SandForce is one of the most common SSD controller circuit and the manufacturer LSI has announced that the controller is ready for the next generation flash memory circuits. During Computex it connected a SandForce controller to 19nm NAND chips.
LSI confirmed that 19 and 20 nm NAND will go into mass production soon. We got hints of this during our interview with SanDisk earlier this Spring. The new NAND flash circuits will replace the current 25nm chips and enable the manufacturers to lower the manufacturing costs and in the end the store prices.
During Computex LSI showed its SandForce SF-2281 controller connected to both 19nm Toggle DDR NAND from Toshiba and 20nm ONFI NAND from IMTF. The benchmarks presented were not spectacular, but the read and write speeds at 500 MB/s and 60,000 IOPS during random 4K writes is on par with current SandForce units.
SandForce SF-2281 controller flanked by 20nm NAND memory chips from Intel and Micron.
The big win with a smaller manufacturing technology is that each wafer houses more NAND circuits and the cost per wafer drops, but this is only true as long as the yield is high and at the same time other problems appear as the node shrinks, among others shorter lifespan.

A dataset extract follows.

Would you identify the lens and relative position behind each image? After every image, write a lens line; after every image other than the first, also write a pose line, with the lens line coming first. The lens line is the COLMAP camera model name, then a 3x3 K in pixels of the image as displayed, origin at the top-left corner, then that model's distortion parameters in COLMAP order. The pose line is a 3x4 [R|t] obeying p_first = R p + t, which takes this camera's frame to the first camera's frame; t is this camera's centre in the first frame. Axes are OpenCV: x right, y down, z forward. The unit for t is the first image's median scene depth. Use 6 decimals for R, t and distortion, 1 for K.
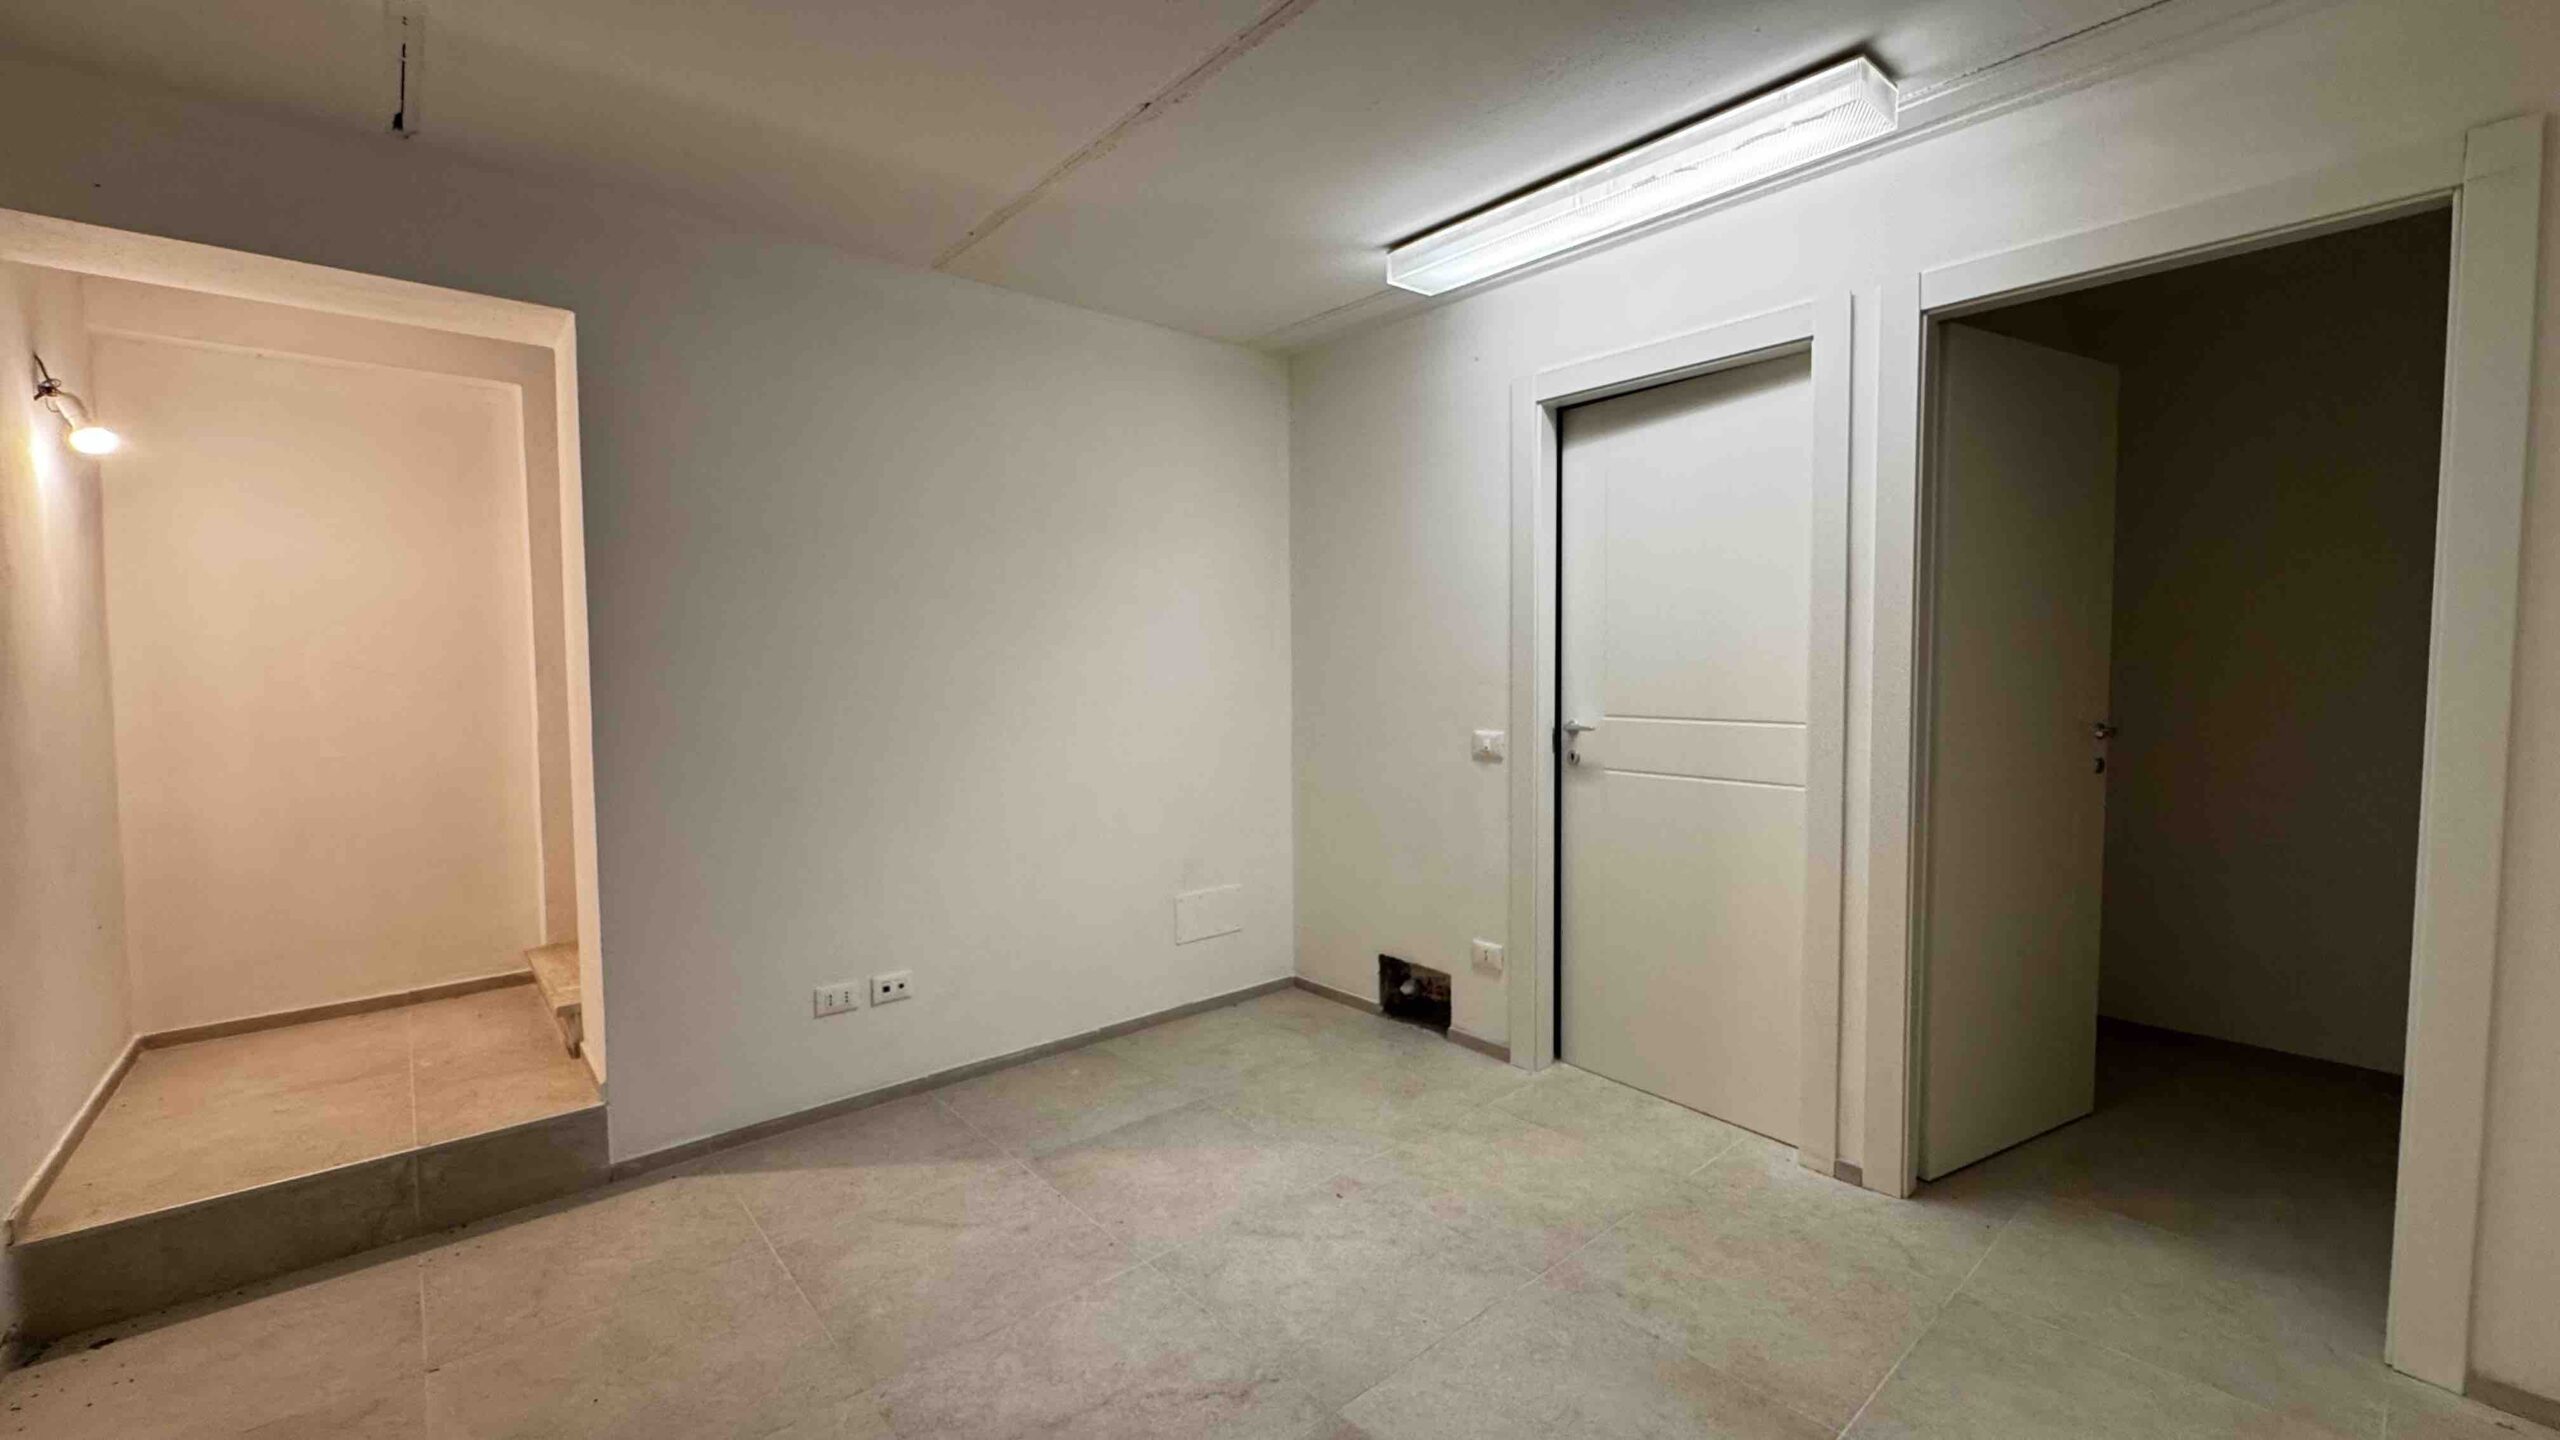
lens RADIAL K [[1025.1, 0, 1278.4], [0, 1025.1, 719.4], [0, 0, 1]] dist [-0.002342, 0.000258]
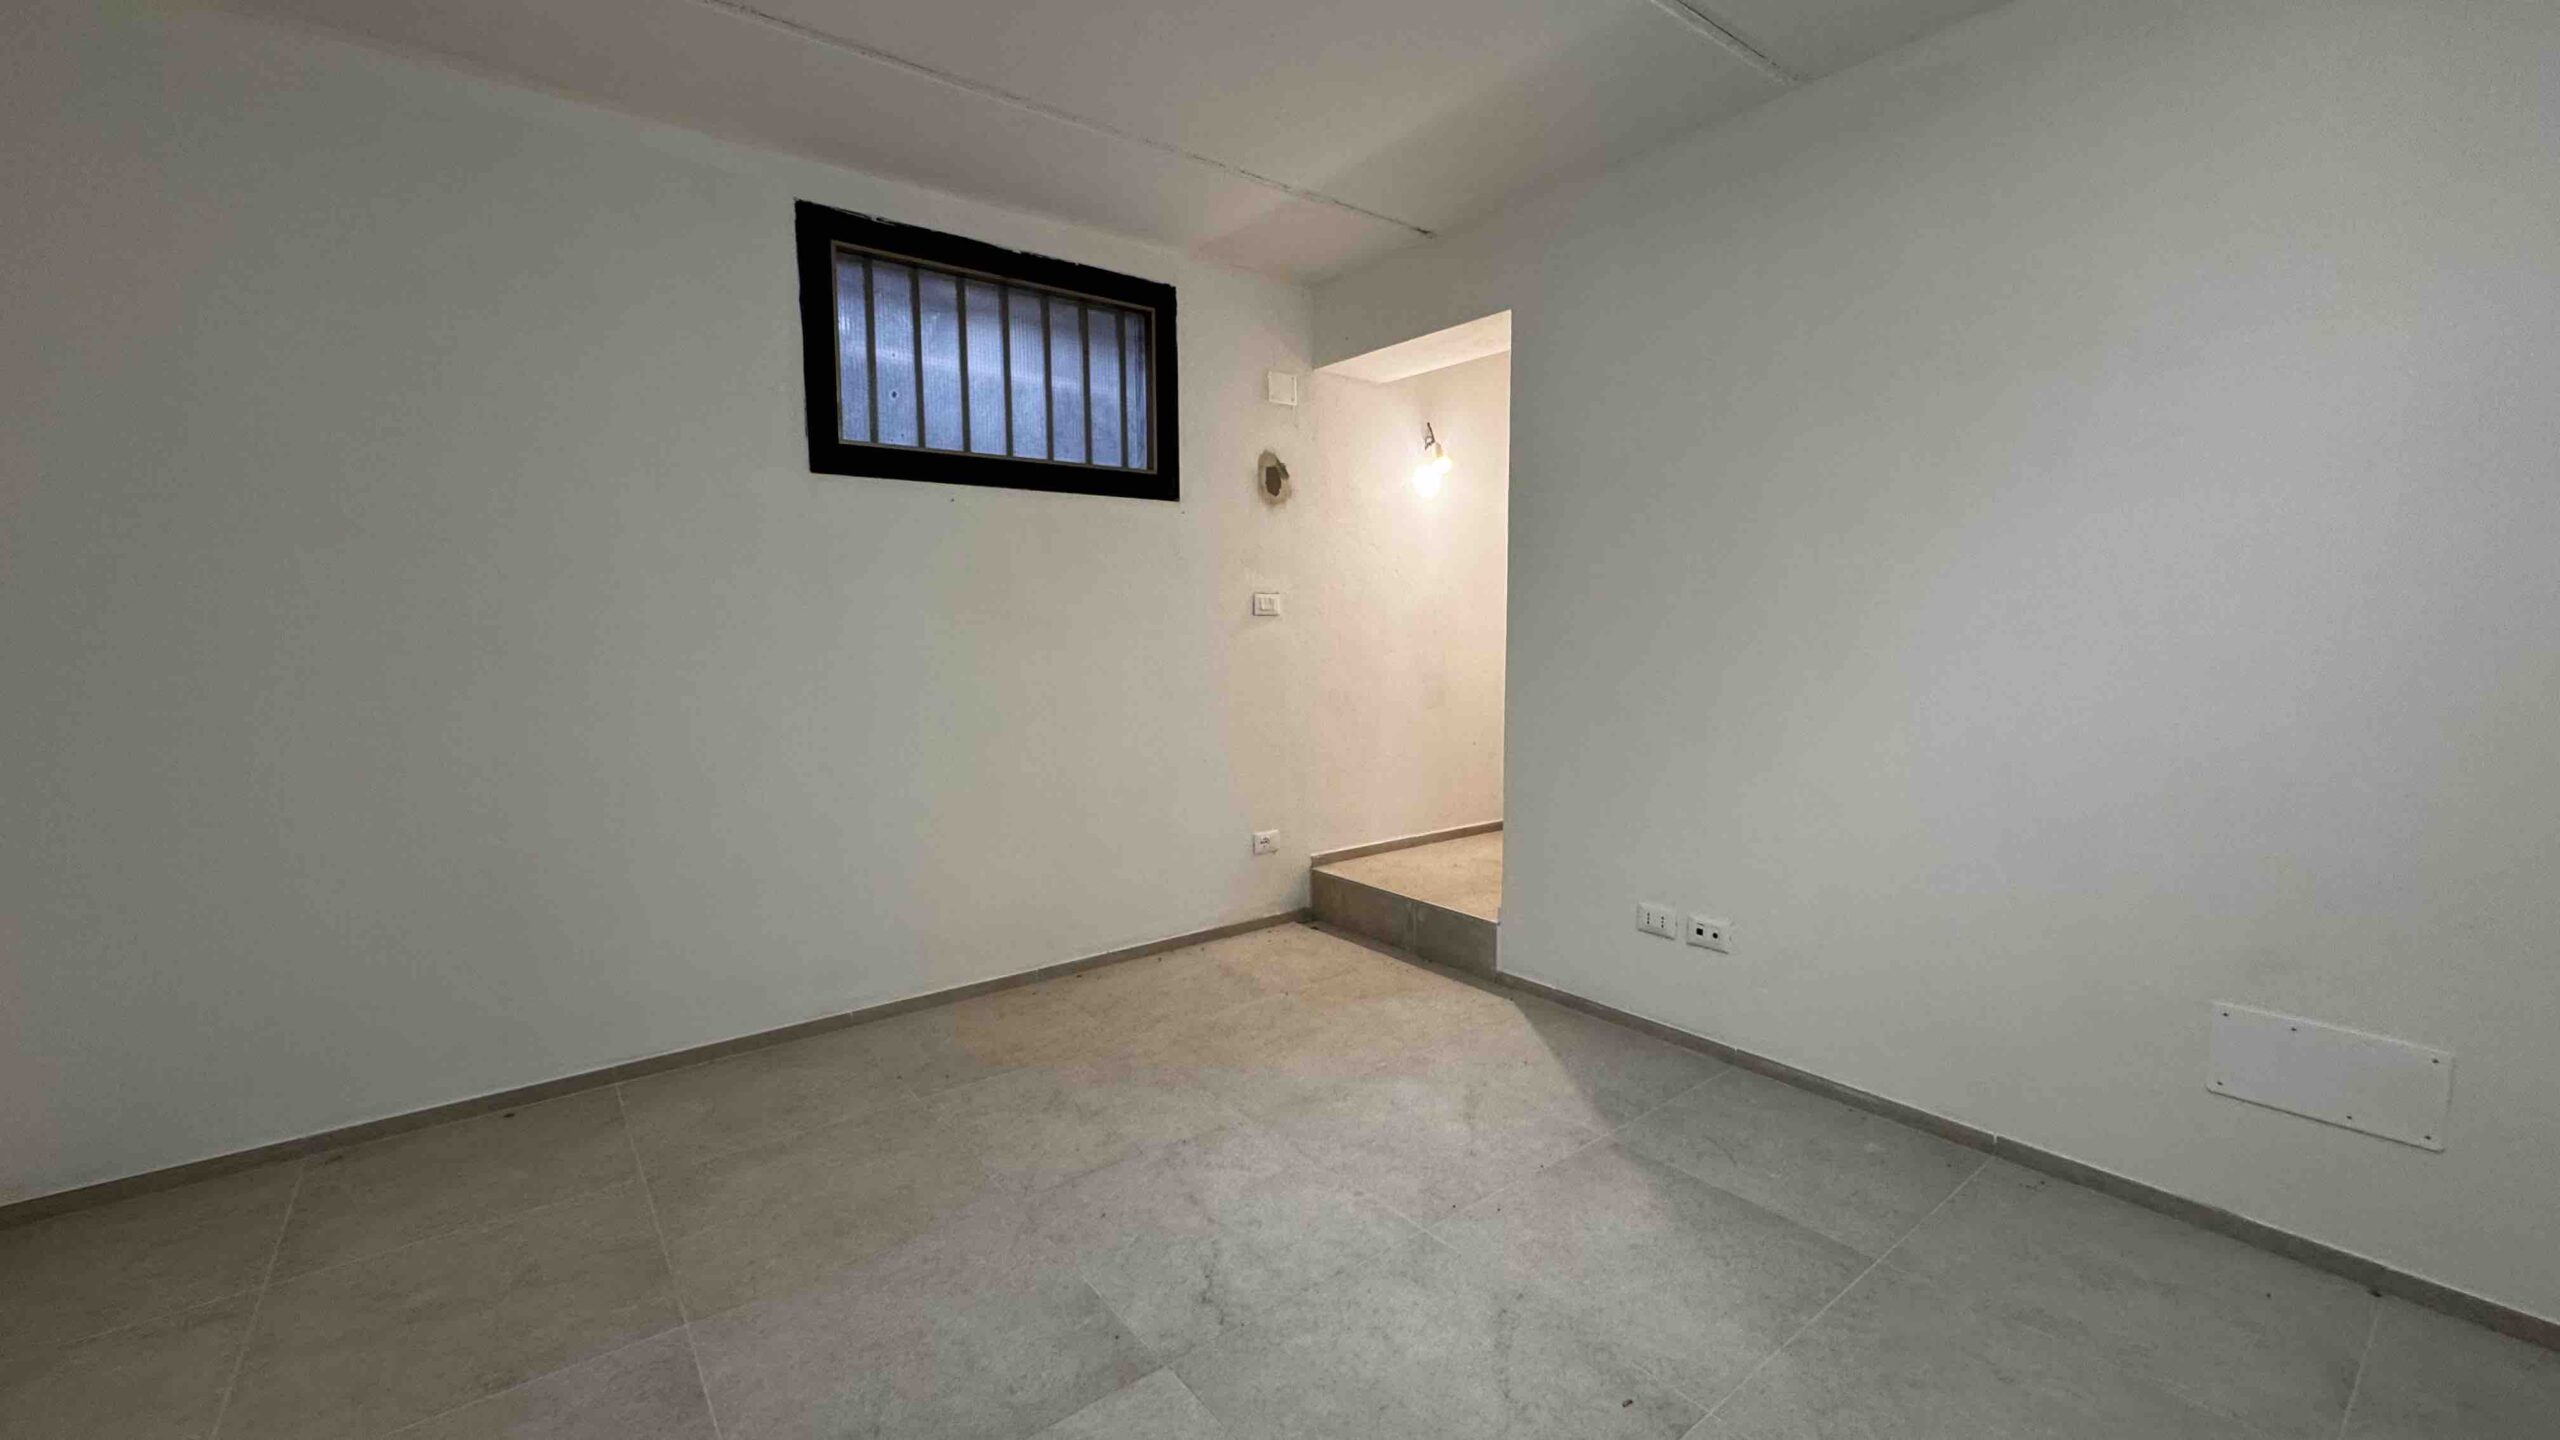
lens RADIAL K [[1025.1, 0, 1278.4], [0, 1025.1, 719.4], [0, 0, 1]] dist [-0.002342, 0.000258]
pose [[-0.054295, 0.101764, -0.993326, 0.641358], [-0.048135, 0.993370, 0.104400, -0.006621], [0.997364, 0.053482, -0.049037, 0.781165]]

This is something both LSI and the memory manufacturers are trying to counter with new technologies and optimizations. The big improvement is that we will see more powerful SSDs at below 1 Dollar per Gigabyte.
Interestingly LSI opened for other interfaces next year. SATA is what matters in 2012, but PCI Express looks like the most interesting for the future and considering SATA 6.0 Gbps is already being pushed to the limit this sounds like a mature decision.